Update the lines of the listing, starting with its first line and going on through the line with "Laatste nieuws": put "Miniaturfiguren" wherever "Figuren" appears, and keep everything else unchanged.

-- RECORD SET follows --

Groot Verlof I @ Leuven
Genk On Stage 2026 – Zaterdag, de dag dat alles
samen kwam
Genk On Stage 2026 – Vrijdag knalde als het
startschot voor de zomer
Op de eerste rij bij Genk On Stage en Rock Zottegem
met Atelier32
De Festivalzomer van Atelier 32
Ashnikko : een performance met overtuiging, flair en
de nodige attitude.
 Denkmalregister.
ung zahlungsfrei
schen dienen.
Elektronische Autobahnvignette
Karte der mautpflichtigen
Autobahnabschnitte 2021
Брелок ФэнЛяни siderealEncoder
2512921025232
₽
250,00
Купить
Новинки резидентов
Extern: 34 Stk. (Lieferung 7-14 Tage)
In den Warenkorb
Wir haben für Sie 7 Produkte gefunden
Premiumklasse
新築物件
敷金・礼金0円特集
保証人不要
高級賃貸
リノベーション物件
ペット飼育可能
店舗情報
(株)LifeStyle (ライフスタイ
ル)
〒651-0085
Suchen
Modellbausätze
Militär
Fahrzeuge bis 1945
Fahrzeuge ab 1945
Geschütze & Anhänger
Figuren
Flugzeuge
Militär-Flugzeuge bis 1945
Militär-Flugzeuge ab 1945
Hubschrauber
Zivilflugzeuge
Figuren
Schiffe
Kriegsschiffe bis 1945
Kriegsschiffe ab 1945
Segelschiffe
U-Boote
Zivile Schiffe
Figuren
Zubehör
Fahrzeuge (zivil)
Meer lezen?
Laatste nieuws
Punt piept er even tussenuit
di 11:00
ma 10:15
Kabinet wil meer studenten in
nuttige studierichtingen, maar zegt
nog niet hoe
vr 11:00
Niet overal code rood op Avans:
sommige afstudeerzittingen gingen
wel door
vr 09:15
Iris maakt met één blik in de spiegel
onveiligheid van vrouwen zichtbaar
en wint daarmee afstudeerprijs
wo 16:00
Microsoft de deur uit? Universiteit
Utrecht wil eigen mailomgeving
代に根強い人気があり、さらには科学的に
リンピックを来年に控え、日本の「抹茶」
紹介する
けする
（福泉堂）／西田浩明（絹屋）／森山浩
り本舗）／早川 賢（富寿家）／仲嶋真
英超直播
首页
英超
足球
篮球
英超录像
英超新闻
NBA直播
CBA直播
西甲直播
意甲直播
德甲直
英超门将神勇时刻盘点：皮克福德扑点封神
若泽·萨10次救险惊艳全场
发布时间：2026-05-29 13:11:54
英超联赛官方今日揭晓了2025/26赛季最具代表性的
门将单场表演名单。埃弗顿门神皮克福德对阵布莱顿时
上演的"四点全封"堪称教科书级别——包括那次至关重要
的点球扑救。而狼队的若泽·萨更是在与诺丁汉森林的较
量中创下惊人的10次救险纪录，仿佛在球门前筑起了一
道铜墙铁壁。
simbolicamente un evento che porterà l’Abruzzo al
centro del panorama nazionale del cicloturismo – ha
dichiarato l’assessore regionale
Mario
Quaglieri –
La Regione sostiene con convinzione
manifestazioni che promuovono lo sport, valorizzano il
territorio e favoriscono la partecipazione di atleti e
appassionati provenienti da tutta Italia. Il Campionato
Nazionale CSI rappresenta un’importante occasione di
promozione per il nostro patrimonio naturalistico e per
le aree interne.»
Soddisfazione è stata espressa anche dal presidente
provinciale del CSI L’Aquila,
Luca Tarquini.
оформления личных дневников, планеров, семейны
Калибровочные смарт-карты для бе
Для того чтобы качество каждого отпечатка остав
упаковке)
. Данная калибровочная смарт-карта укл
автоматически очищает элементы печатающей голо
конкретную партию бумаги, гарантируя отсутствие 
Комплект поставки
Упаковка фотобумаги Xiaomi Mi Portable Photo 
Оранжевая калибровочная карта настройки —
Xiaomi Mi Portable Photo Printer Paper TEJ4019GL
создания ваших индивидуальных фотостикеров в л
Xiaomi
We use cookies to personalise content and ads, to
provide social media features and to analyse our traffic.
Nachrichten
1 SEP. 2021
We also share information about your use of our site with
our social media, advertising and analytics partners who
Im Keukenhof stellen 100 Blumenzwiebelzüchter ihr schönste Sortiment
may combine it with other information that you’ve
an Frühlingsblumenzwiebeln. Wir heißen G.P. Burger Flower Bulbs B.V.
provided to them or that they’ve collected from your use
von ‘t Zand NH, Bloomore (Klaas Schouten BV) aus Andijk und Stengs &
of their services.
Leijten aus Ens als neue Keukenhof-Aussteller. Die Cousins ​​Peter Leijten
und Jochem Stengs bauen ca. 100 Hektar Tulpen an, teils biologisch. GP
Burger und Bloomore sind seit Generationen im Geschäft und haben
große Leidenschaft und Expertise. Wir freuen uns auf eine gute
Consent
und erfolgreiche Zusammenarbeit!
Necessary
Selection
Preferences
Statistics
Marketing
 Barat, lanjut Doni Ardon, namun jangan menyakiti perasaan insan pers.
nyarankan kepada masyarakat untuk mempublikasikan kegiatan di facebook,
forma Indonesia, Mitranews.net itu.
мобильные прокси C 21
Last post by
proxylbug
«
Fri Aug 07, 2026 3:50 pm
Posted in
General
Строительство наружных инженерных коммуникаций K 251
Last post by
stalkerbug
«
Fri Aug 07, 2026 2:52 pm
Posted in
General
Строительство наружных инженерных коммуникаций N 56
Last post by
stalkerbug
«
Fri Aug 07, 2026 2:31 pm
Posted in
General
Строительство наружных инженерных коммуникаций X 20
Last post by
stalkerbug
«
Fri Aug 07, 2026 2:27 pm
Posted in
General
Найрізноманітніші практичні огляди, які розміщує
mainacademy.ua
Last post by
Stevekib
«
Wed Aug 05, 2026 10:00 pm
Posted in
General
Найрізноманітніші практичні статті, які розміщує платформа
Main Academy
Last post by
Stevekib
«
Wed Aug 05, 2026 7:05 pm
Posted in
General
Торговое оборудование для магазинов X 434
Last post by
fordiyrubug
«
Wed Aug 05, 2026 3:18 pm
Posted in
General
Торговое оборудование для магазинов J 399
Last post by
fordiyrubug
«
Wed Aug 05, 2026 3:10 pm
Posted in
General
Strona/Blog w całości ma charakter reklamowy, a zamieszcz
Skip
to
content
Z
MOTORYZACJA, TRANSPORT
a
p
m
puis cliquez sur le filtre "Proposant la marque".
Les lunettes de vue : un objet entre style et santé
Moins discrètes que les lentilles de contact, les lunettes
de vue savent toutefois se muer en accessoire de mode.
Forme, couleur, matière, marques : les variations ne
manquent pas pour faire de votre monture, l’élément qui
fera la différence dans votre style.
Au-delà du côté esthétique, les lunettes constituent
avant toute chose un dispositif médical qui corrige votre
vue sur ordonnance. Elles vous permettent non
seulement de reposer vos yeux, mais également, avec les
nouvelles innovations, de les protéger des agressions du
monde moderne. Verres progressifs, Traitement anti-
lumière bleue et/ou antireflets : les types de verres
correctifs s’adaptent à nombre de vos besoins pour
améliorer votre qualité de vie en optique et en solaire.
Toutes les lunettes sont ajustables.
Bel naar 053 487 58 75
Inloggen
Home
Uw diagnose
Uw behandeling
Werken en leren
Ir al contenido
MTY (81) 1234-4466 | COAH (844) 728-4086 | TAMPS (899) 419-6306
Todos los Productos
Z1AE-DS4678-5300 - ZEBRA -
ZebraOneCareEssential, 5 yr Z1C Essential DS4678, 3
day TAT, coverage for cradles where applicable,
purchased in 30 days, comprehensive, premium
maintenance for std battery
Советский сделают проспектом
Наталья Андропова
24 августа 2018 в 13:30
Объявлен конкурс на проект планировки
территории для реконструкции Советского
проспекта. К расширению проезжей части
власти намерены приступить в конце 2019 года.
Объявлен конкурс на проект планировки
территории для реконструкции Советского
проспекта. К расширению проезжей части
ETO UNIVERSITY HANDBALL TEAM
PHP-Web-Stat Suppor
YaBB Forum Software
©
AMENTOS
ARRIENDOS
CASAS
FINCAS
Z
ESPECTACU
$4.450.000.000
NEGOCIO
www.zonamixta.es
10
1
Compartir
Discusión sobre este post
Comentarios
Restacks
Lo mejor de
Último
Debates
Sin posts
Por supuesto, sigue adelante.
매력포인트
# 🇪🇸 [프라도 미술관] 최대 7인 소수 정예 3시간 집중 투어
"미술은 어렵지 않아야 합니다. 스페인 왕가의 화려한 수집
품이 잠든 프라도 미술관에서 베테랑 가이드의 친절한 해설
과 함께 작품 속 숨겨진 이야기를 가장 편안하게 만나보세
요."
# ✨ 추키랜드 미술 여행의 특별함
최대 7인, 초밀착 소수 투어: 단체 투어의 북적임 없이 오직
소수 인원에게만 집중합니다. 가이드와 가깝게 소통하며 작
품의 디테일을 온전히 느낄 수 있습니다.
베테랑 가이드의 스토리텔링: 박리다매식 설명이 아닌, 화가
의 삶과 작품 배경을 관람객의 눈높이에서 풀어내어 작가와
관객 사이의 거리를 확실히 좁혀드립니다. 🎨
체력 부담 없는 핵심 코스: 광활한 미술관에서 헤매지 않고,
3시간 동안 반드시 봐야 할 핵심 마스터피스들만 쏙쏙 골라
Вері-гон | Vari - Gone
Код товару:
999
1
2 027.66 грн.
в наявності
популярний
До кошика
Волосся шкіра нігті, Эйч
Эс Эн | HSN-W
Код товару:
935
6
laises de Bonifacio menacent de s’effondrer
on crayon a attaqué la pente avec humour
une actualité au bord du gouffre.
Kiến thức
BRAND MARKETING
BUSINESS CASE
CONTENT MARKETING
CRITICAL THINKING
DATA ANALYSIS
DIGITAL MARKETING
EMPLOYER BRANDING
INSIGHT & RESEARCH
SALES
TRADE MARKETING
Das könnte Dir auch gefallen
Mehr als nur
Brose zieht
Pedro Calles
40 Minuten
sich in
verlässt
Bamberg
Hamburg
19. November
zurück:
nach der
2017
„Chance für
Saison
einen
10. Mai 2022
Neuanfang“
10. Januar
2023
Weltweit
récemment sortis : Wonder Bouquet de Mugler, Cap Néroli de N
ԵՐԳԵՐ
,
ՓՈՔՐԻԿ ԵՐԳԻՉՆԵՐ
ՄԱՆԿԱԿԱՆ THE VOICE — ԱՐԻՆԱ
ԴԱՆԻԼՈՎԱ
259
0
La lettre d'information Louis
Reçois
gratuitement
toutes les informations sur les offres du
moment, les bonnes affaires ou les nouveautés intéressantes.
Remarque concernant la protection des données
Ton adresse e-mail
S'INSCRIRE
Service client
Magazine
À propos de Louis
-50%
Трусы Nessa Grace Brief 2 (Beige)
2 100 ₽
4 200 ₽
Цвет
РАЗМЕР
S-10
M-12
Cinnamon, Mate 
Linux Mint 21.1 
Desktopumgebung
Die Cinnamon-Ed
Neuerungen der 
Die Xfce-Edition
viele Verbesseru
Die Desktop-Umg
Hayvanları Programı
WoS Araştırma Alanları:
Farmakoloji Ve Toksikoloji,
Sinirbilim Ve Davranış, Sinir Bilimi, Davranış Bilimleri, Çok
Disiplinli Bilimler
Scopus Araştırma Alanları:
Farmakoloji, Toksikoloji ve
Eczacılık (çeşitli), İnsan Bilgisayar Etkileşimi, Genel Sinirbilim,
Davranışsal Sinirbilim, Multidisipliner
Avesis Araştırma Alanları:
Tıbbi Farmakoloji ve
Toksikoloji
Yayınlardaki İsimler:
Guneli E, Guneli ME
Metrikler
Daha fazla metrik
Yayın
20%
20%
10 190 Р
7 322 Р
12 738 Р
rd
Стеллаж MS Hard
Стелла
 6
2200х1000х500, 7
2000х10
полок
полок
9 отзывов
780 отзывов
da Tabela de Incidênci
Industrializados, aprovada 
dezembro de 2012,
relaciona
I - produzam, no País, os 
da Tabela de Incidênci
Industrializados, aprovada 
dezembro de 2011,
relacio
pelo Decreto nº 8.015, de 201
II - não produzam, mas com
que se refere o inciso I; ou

-- RECORD SET concluded --

■ RESULT ■
Groot Verlof I @ Leuven
Genk On Stage 2026 – Zaterdag, de dag dat alles
samen kwam
Genk On Stage 2026 – Vrijdag knalde als het
startschot voor de zomer
Op de eerste rij bij Genk On Stage en Rock Zottegem
met Atelier32
De Festivalzomer van Atelier 32
Ashnikko : een performance met overtuiging, flair en
de nodige attitude.
 Denkmalregister.
ung zahlungsfrei
schen dienen.
Elektronische Autobahnvignette
Karte der mautpflichtigen
Autobahnabschnitte 2021
Брелок ФэнЛяни siderealEncoder
2512921025232
₽
250,00
Купить
Новинки резидентов
Extern: 34 Stk. (Lieferung 7-14 Tage)
In den Warenkorb
Wir haben für Sie 7 Produkte gefunden
Premiumklasse
新築物件
敷金・礼金0円特集
保証人不要
高級賃貸
リノベーション物件
ペット飼育可能
店舗情報
(株)LifeStyle (ライフスタイ
ル)
〒651-0085
Suchen
Modellbausätze
Militär
Fahrzeuge bis 1945
Fahrzeuge ab 1945
Geschütze & Anhänger
Miniaturfiguren
Flugzeuge
Militär-Flugzeuge bis 1945
Militär-Flugzeuge ab 1945
Hubschrauber
Zivilflugzeuge
Miniaturfiguren
Schiffe
Kriegsschiffe bis 1945
Kriegsschiffe ab 1945
Segelschiffe
U-Boote
Zivile Schiffe
Miniaturfiguren
Zubehör
Fahrzeuge (zivil)
Meer lezen?
Laatste nieuws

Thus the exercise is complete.